Highway closures are a big part of winters in Colorado, but how are those decisions made?

Spencer Powell Steamboat Pilot & Today
A Colorado Department of Transportation employee watches and monitors live streams from various locations in Glenwood Canyon in the control room of the Hanging Lake Tunnels Command Center.
Chelsea Self / Post Independent

Plow truck drivers for the Colorado Department of Transportation put a significant amount of work into keeping roads open, but because of severe weather or vehicle wrecks, some road closures are unavoidable.

Speaking to the state officials who make these calls, the process for closing and reopening highways and interstates across Colorado requires trust and decisiveness.

Highway closures are done through a collaboration between CDOT, highway patrol officers and local law enforcement, and the decision to close a highway is mostly based on observations by personnel on scene. While CDOT prioritizes keeping the highways open, most closures happen when the risk of accidents is reported to be high. 

“It’s pretty rare for us to close a road, or for a local agency to request that a road be closed, due to just weather,” said Elise Thatcher, a spokesperson for CDOT.

She explained that road closures are typically implemented when incidents create situations where secondary crashes are likely, and those situations are especially dangerous on sections of road with steep grades such as Rabbit Ears Pass. 

A car wreck doesn’t have to slow down traffic much for it to greatly increase the risk of additional crashes, Thatcher added. 

According to federal statistics, for every minute a primary incident continues to be a hazard, the likelihood of a secondary crash increases by 2.8%, and secondary crashes are estimated to cause nearly one in five fatalities on freeways — including first responders. 

About five firefighters, 12 law enforcement officers and more than 50 towing operators are killed nationwide each year while responding to traffic incidents, according to federal statistics. 

“So it’s very important to manage for not having traffic lined up for a long time in one location whenever possible,” Thatcher said. 

When vehicles are lined up in a standstill, transportation officials describe them as “queued,” which is considered among the most dangerous hazards on the highway, especially during winter conditions with poor visibility and slick roads. 

While closures strictly due to the weather aren’t nearly as common, Thatcher said poor visibility during a snowstorm is a major factor and most decisions to close roads due to severe weather are highly collaborative.

Thatcher said virtual meetings, or “weather calls,” happen frequently between members of CDOT and other agencies during big storms. During these calls, they discuss road conditions and make collaborative decisions.

People on scene usually run point in making these decisions.
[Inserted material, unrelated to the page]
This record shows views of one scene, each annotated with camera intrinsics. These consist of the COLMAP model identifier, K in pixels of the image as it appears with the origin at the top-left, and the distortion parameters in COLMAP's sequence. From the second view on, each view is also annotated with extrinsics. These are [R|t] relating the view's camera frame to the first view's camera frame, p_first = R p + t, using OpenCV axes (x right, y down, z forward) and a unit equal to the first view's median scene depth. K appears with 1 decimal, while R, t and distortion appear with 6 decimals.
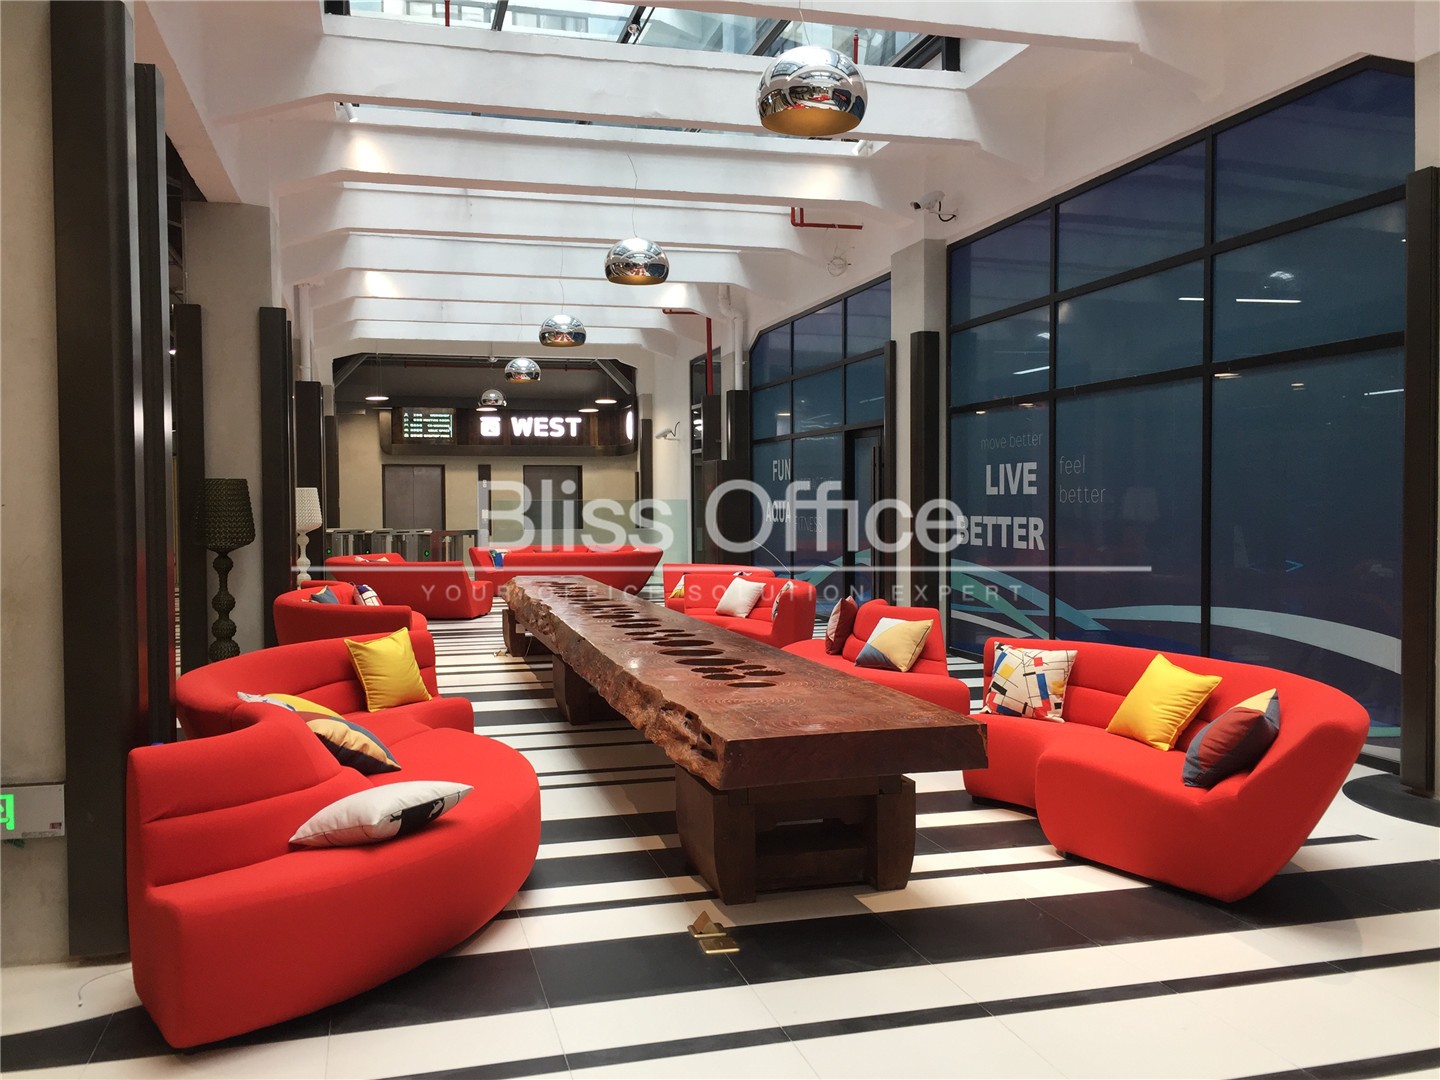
lens RADIAL K [[1225.0, 0, 712.1], [0, 1225.0, 543.9], [0, 0, 1]] dist [0.041348, -0.032045]
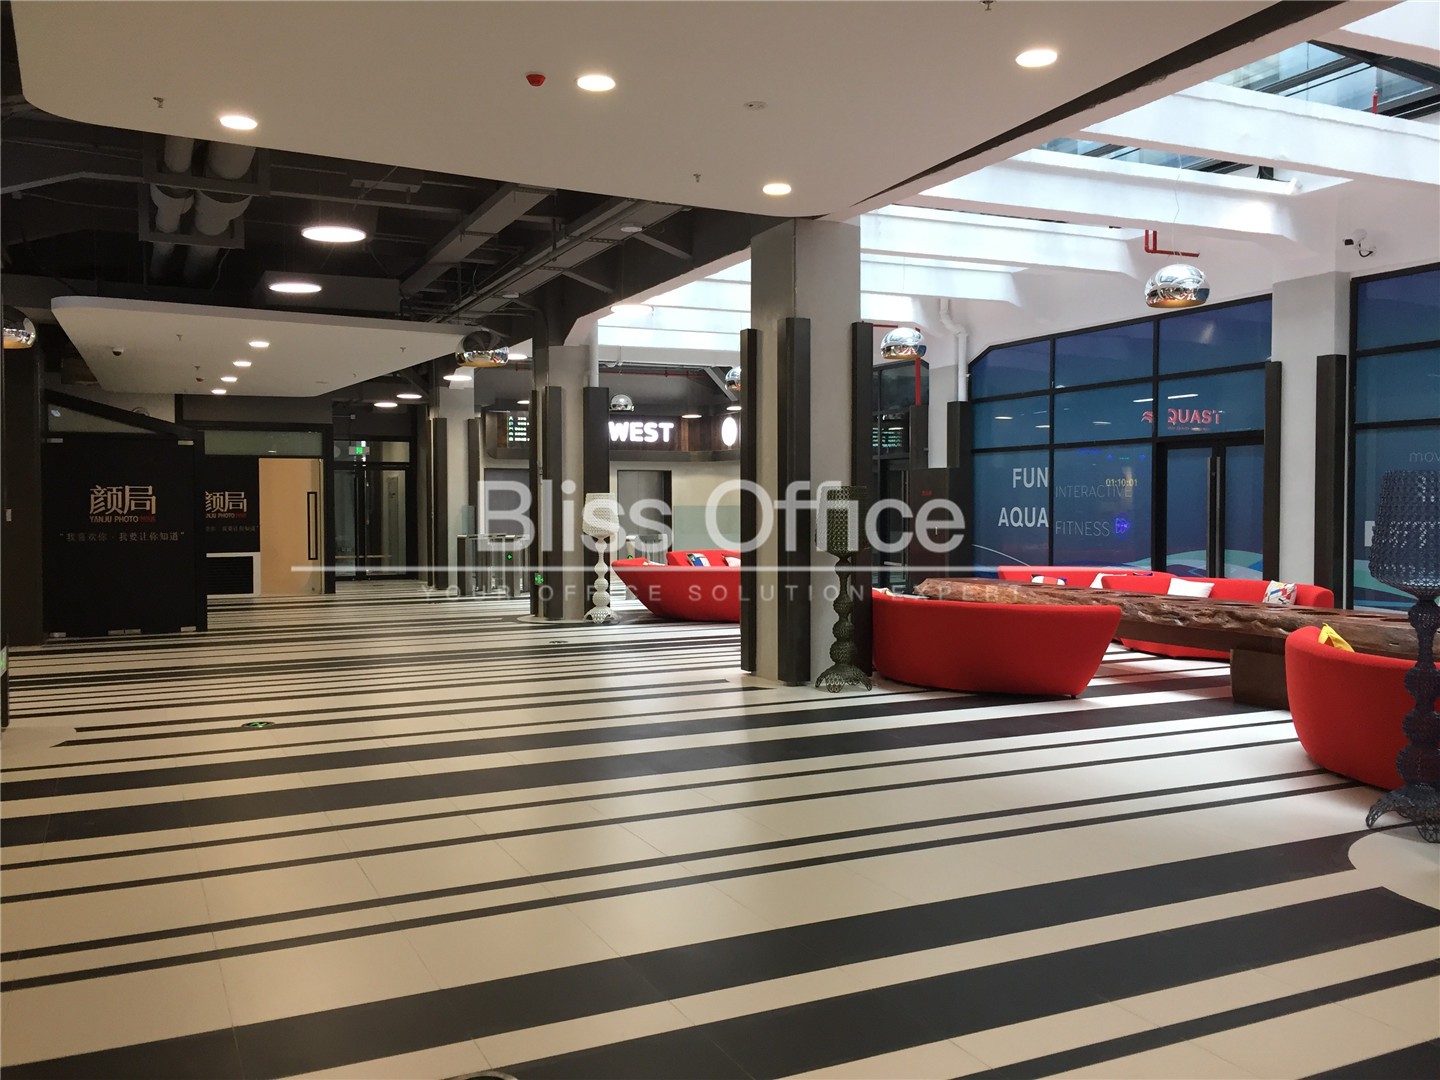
lens RADIAL K [[1225.0, 0, 715.4], [0, 1225.0, 541.1], [0, 0, 1]] dist [0.041348, -0.032045]
pose [[0.977779, -0.009388, 0.209430, -0.286668], [0.009964, 0.999949, -0.001695, -0.004224], [-0.209404, 0.003744, 0.977822, 0.013362]]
That could be local law enforcement officers, Colorado State Patrol officers or CDOT maintenance crews. 

“We make sure that we’re staying in touch with our partner agencies at as many levels of the organization as possible,” Thatcher said. “That way, when we do have an incident going on, we know the best way to get in touch with the right person.”
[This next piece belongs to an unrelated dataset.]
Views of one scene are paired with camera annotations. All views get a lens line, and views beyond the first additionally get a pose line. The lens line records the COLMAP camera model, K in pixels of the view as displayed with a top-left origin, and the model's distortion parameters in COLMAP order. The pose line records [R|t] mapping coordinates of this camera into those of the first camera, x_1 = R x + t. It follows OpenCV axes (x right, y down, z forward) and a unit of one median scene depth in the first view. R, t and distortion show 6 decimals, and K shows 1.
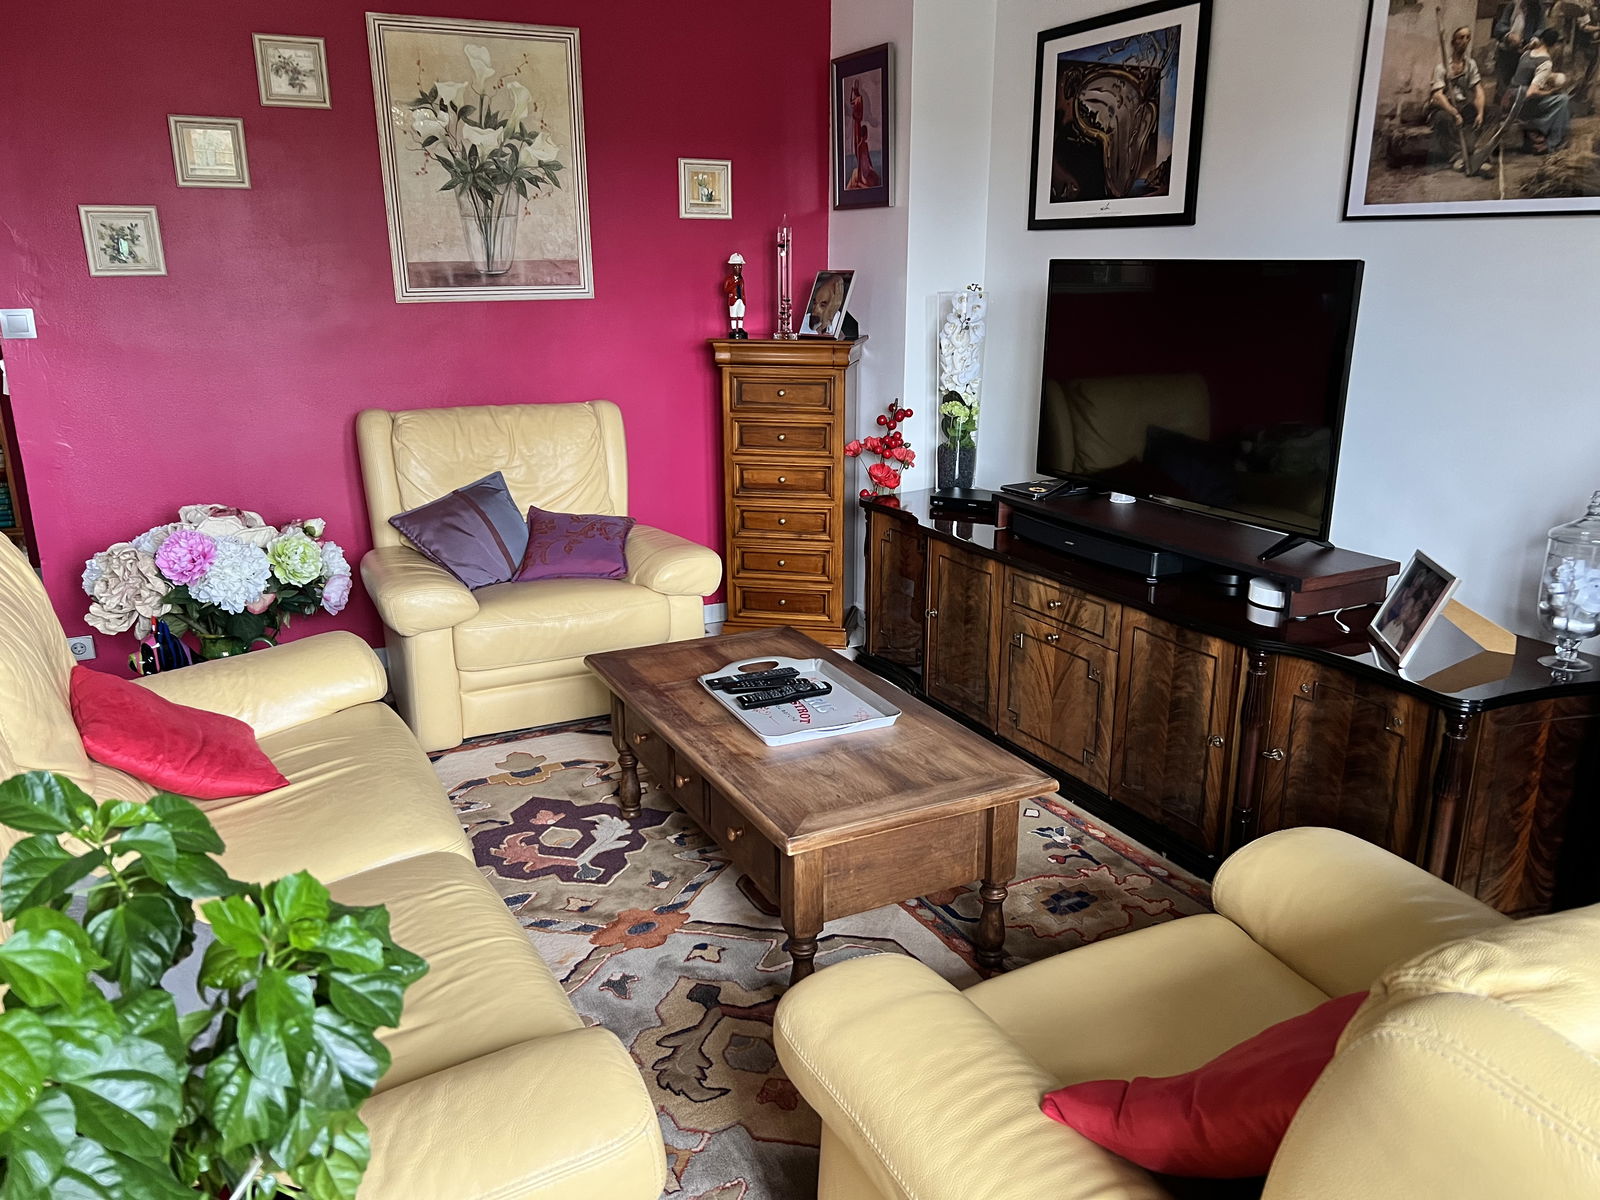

And sometimes local law enforcement officers have to make the call to close a road based on what they see. 

“I would say the sheriff’s offices in your area have been great about letting us know what conditions are on the roadway,” Thatcher said. “It’s a real team effort.”
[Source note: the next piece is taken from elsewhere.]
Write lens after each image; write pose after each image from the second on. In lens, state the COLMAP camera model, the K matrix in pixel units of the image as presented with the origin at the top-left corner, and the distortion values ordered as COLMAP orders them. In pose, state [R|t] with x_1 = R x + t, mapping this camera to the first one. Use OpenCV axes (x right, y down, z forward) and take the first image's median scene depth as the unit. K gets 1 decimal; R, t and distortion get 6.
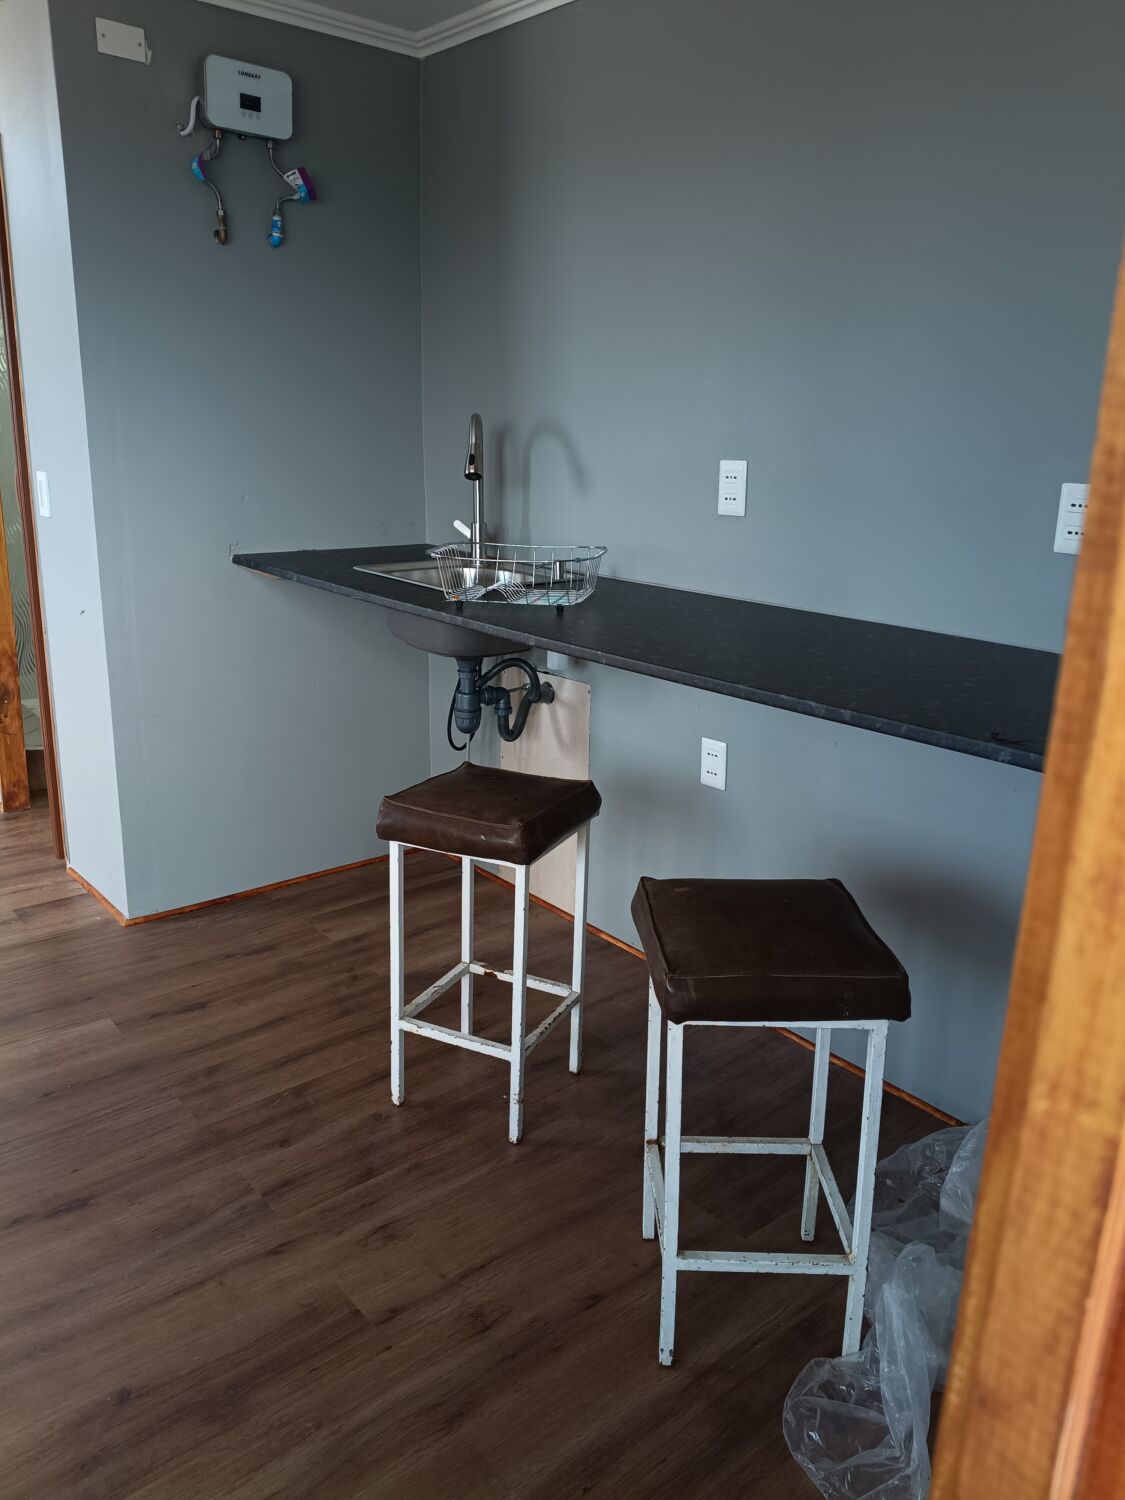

When local law enforcement does decide to close a highway, they communicate the closure to CDOT, which then updates and a corresponding smartphone app. Both the free app and website feature an up-to-date map of road conditions and closures for the entire state. 

“Sometimes, companies will make money off making what looks like an official CDOT app,” Thatcher warned. “So if what you see in your app store requires money, don’t get it.”

Whenever there’s an update on road closures or reopenings, CDOT’s Twitter page sends out a tweet automatically as well. 

As part of a national effort to improve safety during highway incidents, Colorado is participating in the Traffic Incident Management Program. In 2018, the TIM Track was opened in Douglas County. This $1.5 million facility features a paved road meant to replicate a section of an interstate that is used to provide standardized training for managing incidents.  

The TIM program is meant to systematize the methods for managing highway incidents to save time, money and lives through various strategies, including standardizing communications to create a “one scene culture” nationwide. 

But not every agency and first responder in Colorado has undergone the TIM training, especially in rural areas. While traffic incidents make up 25% of the causes for congestion on roads in urban areas, they account for half in rural areas, according to CDOT. 

While the decision to close highways often involves multiple agencies, Thatcher said decisions to reopen roads usually require less coordination and rely mostly on trust among those at the scene. 

“It’s not reopening by committee, if that makes sense,” Thatcher said. “Because the priority is reopening and folks have been trained to assess safety, so that when they decide we can reopen, then we know it’s safe to reopen.”